Additional tests are easily added to existing test class from application project. Right-clicking from within your application class method gives context menu option to “Create unit test”. Wizard automatically selects current method in application (where cursor is positioned) and chooses the same target class in the test project as existing test methods for application class.
The Test List Editor window is the easiest way to manually run tests from the Visual Studio 2010 IDE. They can also be run from the command line in an automated fashion, from the Microsoft Test Manager application (both not covered in this presentation), from the Test Results window of the VS2010 IDE and from the Test View window of the VS 2010 IDE.
From the “Test” main menu option of the VS 2010 IDE, select “Windows” Choose the “Test List Editor” option The test list editor window gives you the ability to group, run and debug your tests and then view the results of the test run’s execution.
Test results are displayed in the Test Results window. This window is automatically displayed by the Test List Editor when your test run completes All tests have a green “Passed” icon by them if the tests executed correctly Any test with a red “Failed” icon should be debugged to determine the reason for failure.
Test result window displays a summary of all of the test results. Clicking an individual result in the results grid will open the results detail window and display more detailed information about the outcome of the selected test. Test Result Detail window provides detail error information if a test fails.
Each test run creates a log of the results of the test run execution. Visual Studio will save the last 25 test runs by default. Different test runs can be viewed in the Test Results window. Test Results window will load most recent run by default. Select run name from dropdown at top of test results window to view other than most recent test run.
Unit tests help with regression testing so that you may determine if new requirements/code changes have broken existing functionality in the code. The VS 2010 test framework includes a feature called Test Impact Analysis which helps to streamline regression testing.
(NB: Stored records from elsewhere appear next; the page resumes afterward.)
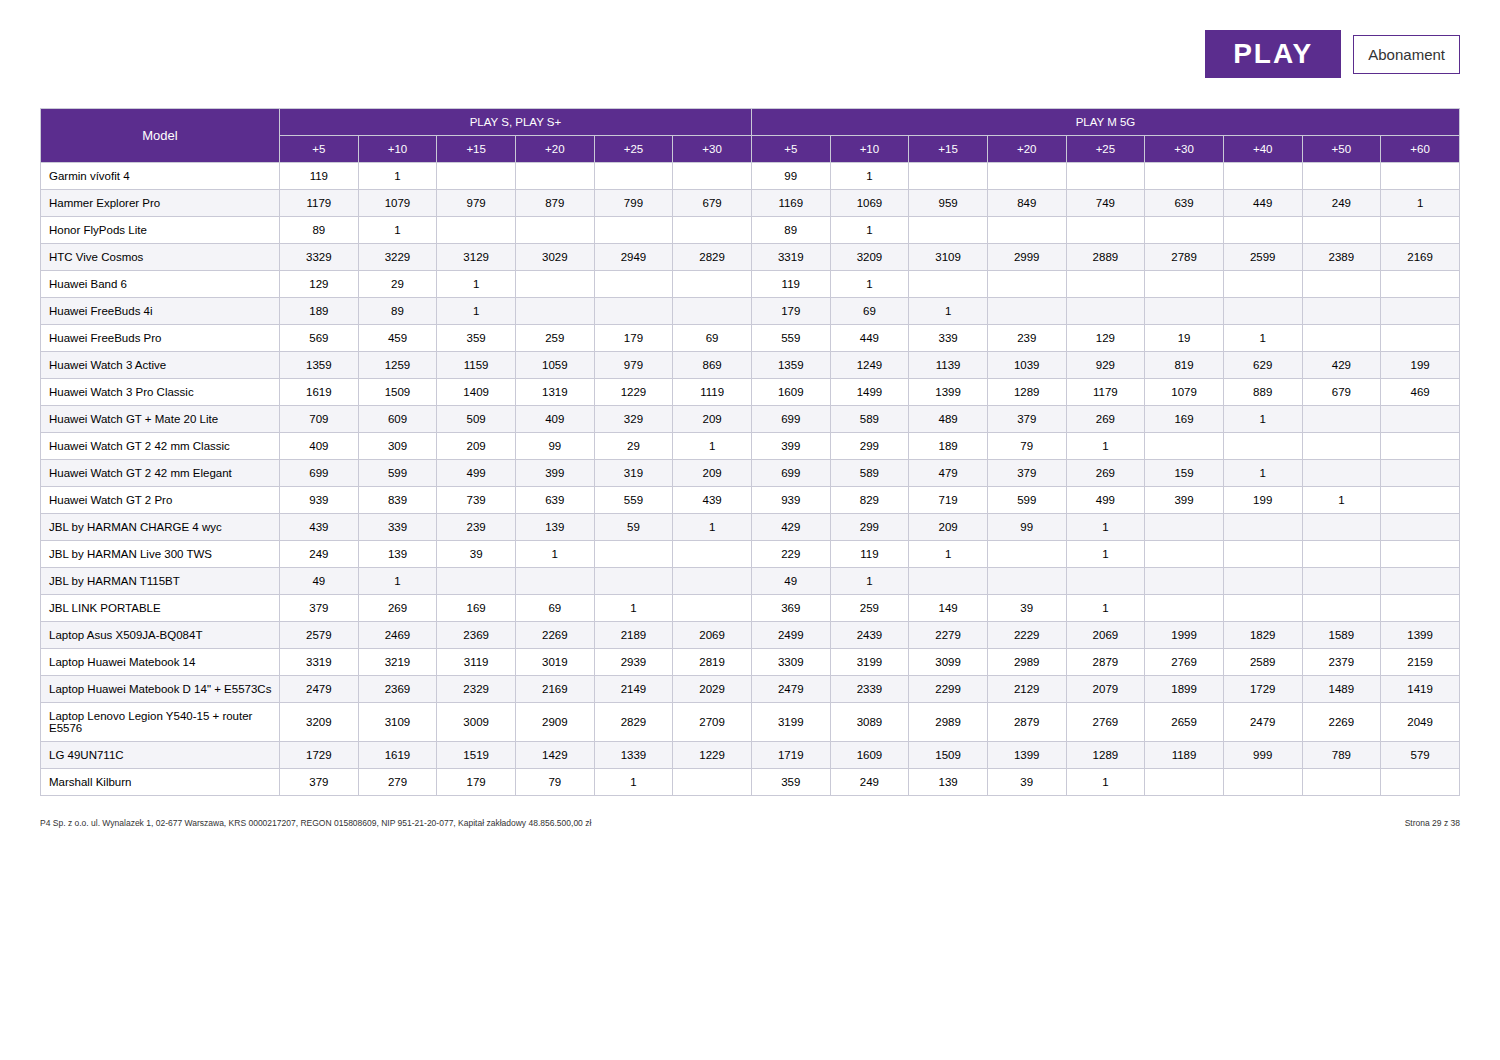PLAY
Abonament
| Model | PLAY S, PLAY S+ | PLAY M 5G |
| --- | --- | --- |
| +5 | +10 | +15 | +20 | +25 | +30 | +5 | +10 | +15 | +20 | +25 | +30 | +40 | +50 | +60 |
| Garmin vívofit 4 | 119 | 1 | | | | | 99 | 1 | | | | | | | |
| Hammer Explorer Pro | 1179 | 1079 | 979 | 879 | 799 | 679 | 1169 | 1069 | 959 | 849 | 749 | 639 | 449 | 249 | 1 |
| Honor FlyPods Lite | 89 | 1 | | | | | 89 | 1 | | | | | | | |
| HTC Vive Cosmos | 3329 | 3229 | 3129 | 3029 | 2949 | 2829 | 3319 | 3209 | 3109 | 2999 | 2889 | 2789 | 2599 | 2389 | 2169 |
| Huawei Band 6 | 129 | 29 | 1 | | | | 119 | 1 | | | | | | | |
| Huawei FreeBuds 4i | 189 | 89 | 1 | | | | 179 | 69 | 1 | | | | | | |
| Huawei FreeBuds Pro | 569 | 459 | 359 | 259 | 179 | 69 | 559 | 449 | 339 | 239 | 129 | 19 | 1 | | |
| Huawei Watch 3 Active | 1359 | 1259 | 1159 | 1059 | 979 | 869 | 1359 | 1249 | 1139 | 1039 | 929 | 819 | 629 | 429 | 199 |
| Huawei Watch 3 Pro Classic | 1619 | 1509 | 1409 | 1319 | 1229 | 1119 | 1609 | 1499 | 1399 | 1289 | 1179 | 1079 | 889 | 679 | 469 |
| Huawei Watch GT + Mate 20 Lite | 709 | 609 | 509 | 409 | 329 | 209 | 699 | 589 | 489 | 379 | 269 | 169 | 1 | | |
| Huawei Watch GT 2 42 mm Classic | 409 | 309 | 209 | 99 | 29 | 1 | 399 | 299 | 189 | 79 | 1 | | | | |
| Huawei Watch GT 2 42 mm Elegant | 699 | 599 | 499 | 399 | 319 | 209 | 699 | 589 | 479 | 379 | 269 | 159 | 1 | | |
| Huawei Watch GT 2 Pro | 939 | 839 | 739 | 639 | 559 | 439 | 939 | 829 | 719 | 599 | 499 | 399 | 199 | 1 | |
| JBL by HARMAN CHARGE 4 wyc | 439 | 339 | 239 | 139 | 59 | 1 | 429 | 299 | 209 | 99 | 1 | | | | |
| JBL by HARMAN Live 300 TWS | 249 | 139 | 39 | 1 | | | 229 | 119 | 1 | | 1 | | | | |
| JBL by HARMAN T115BT | 49 | 1 | | | | | 49 | 1 | | | | | | | |
| JBL LINK PORTABLE | 379 | 269 | 169 | 69 | 1 | | 369 | 259 | 149 | 39 | 1 | | | | |
| Laptop Asus X509JA-BQ084T | 2579 | 2469 | 2369 | 2269 | 2189 | 2069 | 2499 | 2439 | 2279 | 2229 | 2069 | 1999 | 1829 | 1589 | 1399 |
| Laptop Huawei Matebook 14 | 3319 | 3219 | 3119 | 3019 | 2939 | 2819 | 3309 | 3199 | 3099 | 2989 | 2879 | 2769 | 2589 | 2379 | 2159 |
| Laptop Huawei Matebook D 14" + E5573Cs | 2479 | 2369 | 2329 | 2169 | 2149 | 2029 | 2479 | 2339 | 2299 | 2129 | 2079 | 1899 | 1729 | 1489 | 1419 |
| Laptop Lenovo Legion Y540-15 + router E5576 | 3209 | 3109 | 3009 | 2909 | 2829 | 2709 | 3199 | 3089 | 2989 | 2879 | 2769 | 2659 | 2479 | 2269 | 2049 |
| LG 49UN711C | 1729 | 1619 | 1519 | 1429 | 1339 | 1229 | 1719 | 1609 | 1509 | 1399 | 1289 | 1189 | 999 | 789 | 579 |
| Marshall Kilburn | 379 | 279 | 179 | 79 | 1 | | 359 | 249 | 139 | 39 | 1 | | | | |
P4 Sp. z o.o. ul. Wynalazek 1, 02-677 Warszawa, KRS 0000217207, REGON 015808609, NIP 951-21-20-077, Kapitał zakładowy 48.856.500,00 zł
Strona 29 z 38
You can use Test Impact Analysis to record a baseline after initial unit test development. From then on, Test Impact Analysis will keep track of what tests need to be run after code changes to insure proper regression testing without running all of the tests.
Visual Studio 2010 testing framework makes it easy to create and run unit tests for your Visual Studio 2010 projects. Good unit tests must follow industry standard best practices. Visual Studio does not impose any restrictions on what you put in your test. It is incumbent on the unit test creator to write good tests.